• [PROBLEM STATEMENT]: Render all of these lines as a Markdown table with the columns Row and Line, numbering the rows in order and omitting any blank lines.

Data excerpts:
»»

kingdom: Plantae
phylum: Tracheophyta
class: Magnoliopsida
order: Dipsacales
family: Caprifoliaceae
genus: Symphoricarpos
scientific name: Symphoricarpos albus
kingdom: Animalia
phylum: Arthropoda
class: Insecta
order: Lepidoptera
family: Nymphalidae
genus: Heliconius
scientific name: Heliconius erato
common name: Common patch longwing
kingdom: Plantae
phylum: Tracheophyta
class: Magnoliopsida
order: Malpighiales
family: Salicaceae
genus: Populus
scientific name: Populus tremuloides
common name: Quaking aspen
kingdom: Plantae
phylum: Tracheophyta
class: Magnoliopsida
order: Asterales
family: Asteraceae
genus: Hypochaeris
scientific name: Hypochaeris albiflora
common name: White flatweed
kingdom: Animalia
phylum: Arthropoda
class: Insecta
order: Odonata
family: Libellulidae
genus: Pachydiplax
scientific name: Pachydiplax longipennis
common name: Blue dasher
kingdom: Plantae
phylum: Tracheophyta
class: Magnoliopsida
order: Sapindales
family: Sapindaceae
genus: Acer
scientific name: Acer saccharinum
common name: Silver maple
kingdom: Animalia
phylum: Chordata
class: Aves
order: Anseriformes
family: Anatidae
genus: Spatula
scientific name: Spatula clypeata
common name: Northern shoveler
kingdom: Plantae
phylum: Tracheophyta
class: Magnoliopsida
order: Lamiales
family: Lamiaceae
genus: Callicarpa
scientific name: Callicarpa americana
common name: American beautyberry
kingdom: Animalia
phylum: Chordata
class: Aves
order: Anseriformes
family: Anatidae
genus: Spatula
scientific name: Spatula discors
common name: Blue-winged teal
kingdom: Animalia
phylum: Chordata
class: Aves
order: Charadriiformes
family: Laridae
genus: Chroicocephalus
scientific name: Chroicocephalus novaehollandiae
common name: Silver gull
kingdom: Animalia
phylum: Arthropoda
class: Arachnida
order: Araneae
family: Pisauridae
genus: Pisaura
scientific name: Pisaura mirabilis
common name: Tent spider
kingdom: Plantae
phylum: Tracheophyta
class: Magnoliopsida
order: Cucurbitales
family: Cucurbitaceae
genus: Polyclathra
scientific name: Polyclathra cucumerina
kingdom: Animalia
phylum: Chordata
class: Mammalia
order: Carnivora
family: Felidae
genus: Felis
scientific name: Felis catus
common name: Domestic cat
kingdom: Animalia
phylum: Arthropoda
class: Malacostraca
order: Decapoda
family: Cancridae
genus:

««

• [RESULT BELOW]:
| Row | Line |
|---|---|
| 1 | kingdom: Plantae |
| 2 | phylum: Tracheophyta |
| 3 | class: Magnoliopsida |
| 4 | order: Dipsacales |
| 5 | family: Caprifoliaceae |
| 6 | genus: Symphoricarpos |
| 7 | scientific name: Symphoricarpos albus |
| 8 | kingdom: Animalia |
| 9 | phylum: Arthropoda |
| 10 | class: Insecta |
| 11 | order: Lepidoptera |
| 12 | family: Nymphalidae |
| 13 | genus: Heliconius |
| 14 | scientific name: Heliconius erato |
| 15 | common name: Common patch longwing |
| 16 | kingdom: Plantae |
| 17 | phylum: Tracheophyta |
| 18 | class: Magnoliopsida |
| 19 | order: Malpighiales |
| 20 | family: Salicaceae |
| 21 | genus: Populus |
| 22 | scientific name: Populus tremuloides |
| 23 | common name: Quaking aspen |
| 24 | kingdom: Plantae |
| 25 | phylum: Tracheophyta |
| 26 | class: Magnoliopsida |
| 27 | order: Asterales |
| 28 | family: Asteraceae |
| 29 | genus: Hypochaeris |
| 30 | scientific name: Hypochaeris albiflora |
| 31 | common name: White flatweed |
| 32 | kingdom: Animalia |
| 33 | phylum: Arthropoda |
| 34 | class: Insecta |
| 35 | order: Odonata |
| 36 | family: Libellulidae |
| 37 | genus: Pachydiplax |
| 38 | scientific name: Pachydiplax longipennis |
| 39 | common name: Blue dasher |
| 40 | kingdom: Plantae |
| 41 | phylum: Tracheophyta |
| 42 | class: Magnoliopsida |
| 43 | order: Sapindales |
| 44 | family: Sapindaceae |
| 45 | genus: Acer |
| 46 | scientific name: Acer saccharinum |
| 47 | common name: Silver maple |
| 48 | kingdom: Animalia |
| 49 | phylum: Chordata |
| 50 | class: Aves |
| 51 | order: Anseriformes |
| 52 | family: Anatidae |
| 53 | genus: Spatula |
| 54 | scientific name: Spatula clypeata |
| 55 | common name: Northern shoveler |
| 56 | kingdom: Plantae |
| 57 | phylum: Tracheophyta |
| 58 | class: Magnoliopsida |
| 59 | order: Lamiales |
| 60 | family: Lamiaceae |
| 61 | genus: Callicarpa |
| 62 | scientific name: Callicarpa americana |
| 63 | common name: American beautyberry |
| 64 | kingdom: Animalia |
| 65 | phylum: Chordata |
| 66 | class: Aves |
| 67 | order: Anseriformes |
| 68 | family: Anatidae |
| 69 | genus: Spatula |
| 70 | scientific name: Spatula discors |
| 71 | common name: Blue-winged teal |
| 72 | kingdom: Animalia |
| 73 | phylum: Chordata |
| 74 | class: Aves |
| 75 | order: Charadriiformes |
| 76 | family: Laridae |
| 77 | genus: Chroicocephalus |
| 78 | scientific name: Chroicocephalus novaehollandiae |
| 79 | common name: Silver gull |
| 80 | kingdom: Animalia |
| 81 | phylum: Arthropoda |
| 82 | class: Arachnida |
| 83 | order: Araneae |
| 84 | family: Pisauridae |
| 85 | genus: Pisaura |
| 86 | scientific name: Pisaura mirabilis |
| 87 | common name: Tent spider |
| 88 | kingdom: Plantae |
| 89 | phylum: Tracheophyta |
| 90 | class: Magnoliopsida |
| 91 | order: Cucurbitales |
| 92 | family: Cucurbitaceae |
| 93 | genus: Polyclathra |
| 94 | scientific name: Polyclathra cucumerina |
| 95 | kingdom: Animalia |
| 96 | phylum: Chordata |
| 97 | class: Mammalia |
| 98 | order: Carnivora |
| 99 | family: Felidae |
| 100 | genus: Felis |
| 101 | scientific name: Felis catus |
| 102 | common name: Domestic cat |
| 103 | kingdom: Animalia |
| 104 | phylum: Arthropoda |
| 105 | class: Malacostraca |
| 106 | order: Decapoda |
| 107 | family: Cancridae |
| 108 | genus: |